┏━━
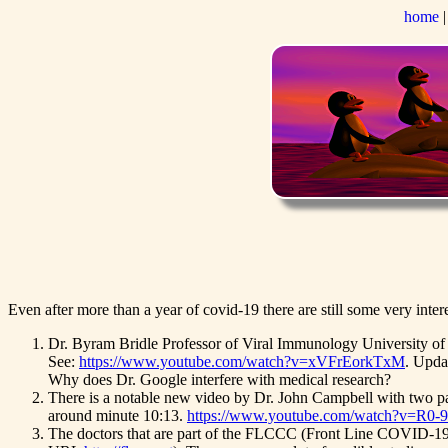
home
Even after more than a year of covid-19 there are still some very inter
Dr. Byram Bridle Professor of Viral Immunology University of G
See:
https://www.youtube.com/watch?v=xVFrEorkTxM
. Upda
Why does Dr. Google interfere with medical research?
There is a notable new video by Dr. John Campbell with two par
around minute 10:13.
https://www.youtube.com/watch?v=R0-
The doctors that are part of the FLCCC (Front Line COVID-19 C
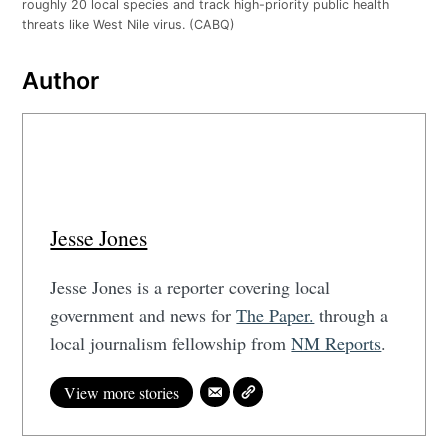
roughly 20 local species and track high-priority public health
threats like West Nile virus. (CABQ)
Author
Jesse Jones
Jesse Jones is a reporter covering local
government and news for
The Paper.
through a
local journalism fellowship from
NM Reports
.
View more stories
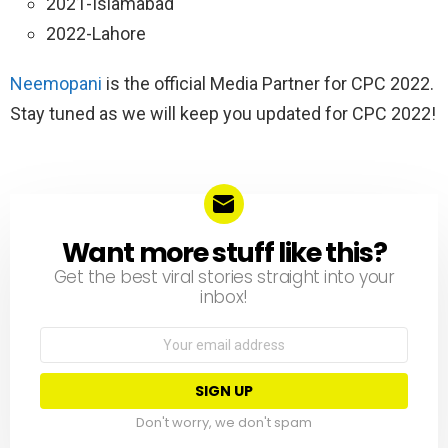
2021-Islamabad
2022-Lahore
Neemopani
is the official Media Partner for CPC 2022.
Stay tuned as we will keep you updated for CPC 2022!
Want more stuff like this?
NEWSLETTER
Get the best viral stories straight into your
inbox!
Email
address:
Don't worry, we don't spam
┗━━
[Exercise aim] Copy every line of the data where "Jones" is found.

[Solution to the problem]
Jesse Jones
Jesse Jones is a reporter covering local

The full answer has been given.